Simply put: feedback should happen all the time, but not so all the time that there isn’t a clear firebreak between where it starts and stops.

On the call

With all of these strategies in place: You’ve just started a 1:1 call with your employee. You have feedback to give. Both of you are aware of that because it’s in the shared document outlining the topics for this 1:1. You have notes of the situation and behavior that you want to discuss. And you have action items from previous feedback to check in on. What now?

Well, the lessons from giving in-person feedback are no different here. Remember that you’re working with a person, and you should first address topics they would like to discuss. Give ample time to what’s on their mind and don’t rush to get to the feedback. Encourage them to address action items first, as they will be the most straightforward to speak to and move past.

Feedback, positive or negative, can both fill space and halt conversation, so save it for the last topic of the meeting, so that you can address everything else.

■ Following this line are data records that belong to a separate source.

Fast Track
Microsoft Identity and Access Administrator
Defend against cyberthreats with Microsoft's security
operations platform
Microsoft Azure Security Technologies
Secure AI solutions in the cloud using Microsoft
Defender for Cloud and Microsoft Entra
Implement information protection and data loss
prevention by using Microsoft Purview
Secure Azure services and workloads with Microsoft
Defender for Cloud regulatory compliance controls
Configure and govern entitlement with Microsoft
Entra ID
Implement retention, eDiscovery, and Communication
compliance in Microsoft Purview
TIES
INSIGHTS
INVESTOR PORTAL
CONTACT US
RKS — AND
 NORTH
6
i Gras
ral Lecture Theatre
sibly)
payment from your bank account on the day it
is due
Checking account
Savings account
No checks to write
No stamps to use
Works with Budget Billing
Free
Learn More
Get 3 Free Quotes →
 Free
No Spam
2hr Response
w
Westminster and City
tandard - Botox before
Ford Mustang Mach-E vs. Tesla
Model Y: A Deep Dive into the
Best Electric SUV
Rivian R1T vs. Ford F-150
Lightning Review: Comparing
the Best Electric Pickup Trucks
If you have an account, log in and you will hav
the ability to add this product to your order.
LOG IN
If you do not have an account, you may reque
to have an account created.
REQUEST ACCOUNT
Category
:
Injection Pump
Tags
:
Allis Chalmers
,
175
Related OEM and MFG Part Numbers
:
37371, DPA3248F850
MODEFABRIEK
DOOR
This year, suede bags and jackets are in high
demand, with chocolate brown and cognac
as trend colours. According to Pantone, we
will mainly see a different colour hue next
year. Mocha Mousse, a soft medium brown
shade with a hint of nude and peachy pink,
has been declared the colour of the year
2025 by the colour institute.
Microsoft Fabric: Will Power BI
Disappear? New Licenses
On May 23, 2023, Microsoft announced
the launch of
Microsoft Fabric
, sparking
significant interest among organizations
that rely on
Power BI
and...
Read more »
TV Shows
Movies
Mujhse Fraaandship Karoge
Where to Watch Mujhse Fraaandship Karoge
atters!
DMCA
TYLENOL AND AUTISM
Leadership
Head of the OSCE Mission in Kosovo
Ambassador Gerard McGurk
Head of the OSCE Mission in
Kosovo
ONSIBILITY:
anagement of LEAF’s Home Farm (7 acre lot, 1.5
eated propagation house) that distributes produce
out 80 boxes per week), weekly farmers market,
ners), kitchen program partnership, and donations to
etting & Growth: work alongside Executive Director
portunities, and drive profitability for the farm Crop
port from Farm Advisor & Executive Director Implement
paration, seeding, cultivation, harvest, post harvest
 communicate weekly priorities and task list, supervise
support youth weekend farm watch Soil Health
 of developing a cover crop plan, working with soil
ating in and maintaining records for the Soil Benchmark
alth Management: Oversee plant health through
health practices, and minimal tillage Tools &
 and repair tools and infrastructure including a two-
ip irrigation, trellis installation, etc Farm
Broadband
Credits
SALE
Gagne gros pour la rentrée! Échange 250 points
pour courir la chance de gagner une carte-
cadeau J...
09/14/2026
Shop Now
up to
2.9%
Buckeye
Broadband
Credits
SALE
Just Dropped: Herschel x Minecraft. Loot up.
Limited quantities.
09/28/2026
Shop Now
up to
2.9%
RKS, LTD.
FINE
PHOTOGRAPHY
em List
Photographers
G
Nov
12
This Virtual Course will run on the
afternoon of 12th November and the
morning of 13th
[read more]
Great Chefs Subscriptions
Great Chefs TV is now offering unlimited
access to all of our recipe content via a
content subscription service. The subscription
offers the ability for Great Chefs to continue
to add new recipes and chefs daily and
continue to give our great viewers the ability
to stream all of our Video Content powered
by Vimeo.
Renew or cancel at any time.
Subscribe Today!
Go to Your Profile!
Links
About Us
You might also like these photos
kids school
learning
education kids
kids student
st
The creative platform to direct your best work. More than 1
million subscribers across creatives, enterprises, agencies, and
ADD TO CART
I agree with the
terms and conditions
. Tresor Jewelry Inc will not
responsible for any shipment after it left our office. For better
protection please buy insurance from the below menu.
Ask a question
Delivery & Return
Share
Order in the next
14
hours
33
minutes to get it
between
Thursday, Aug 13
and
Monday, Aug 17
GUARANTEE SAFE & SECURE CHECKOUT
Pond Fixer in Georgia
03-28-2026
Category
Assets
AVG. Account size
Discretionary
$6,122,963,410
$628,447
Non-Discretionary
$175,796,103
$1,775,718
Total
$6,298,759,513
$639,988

And as with in-person feedback, make sure to explain every assumption you are making as you make it, and frequently ask what the employee’s mindset, intent, and context was when you are describing behaviors.

Give the feedback room to breathe as well, I schedule 45 minute 1:1 meetings both because they usually don’t need the entire time, so when there are light topics, they can end early, but also because people are for some reason allergic to 15 minute meetings, meaning that a 1:1 can go long if it needs to. Because you are discussing an employee’s behavior in a more cold, awkward environment to begin with, one of the worst things you can do is cut the meeting off because you need to go somewhere else. It will leave your colleague feeling unimportant and undervalued. In a similar vein, never cancel your 1:1 due to scheduling conflicts - always reschedule it and explain to your colleague why, as soon as you do it.

Finally, circling all the way back to documenting measurable and actionable outcomes from your feedback, spend the end of this meeting coming up with those actions together. Ensure your colleague feels ownership over the next steps, and both understands and agrees with the timeline set to check in on those action items. Lead with your desired outcome, but be flexible to feedback-on-feedback that allows for a compromise between what you see as the idealized outcome versus what your colleague may see as their ideal, or realistic one.

This isn’t just remote

Being forced into a pants-optional year of work challenged us to radically change the ways we communicate with our teams. Discussions, 1:1s, and feedback sessions need to be scheduled, organized, timeboxed. But the benefit of this is that we have gotten much better at asynchronously keeping one another aware of our thinking. And all of the approaches I’ve detailed here, while targeted at remote feedback, apply to returning to in-person conversations as well.

Having a framework for your feedback ensures you are prepared to discuss it. Documenting that feedback with your colleague ensures no misinterpretations of what the desired outcomes are. And drawing a clear line between where work is done and where working is evaluated helps foster a sane workplace where your employees can flourish.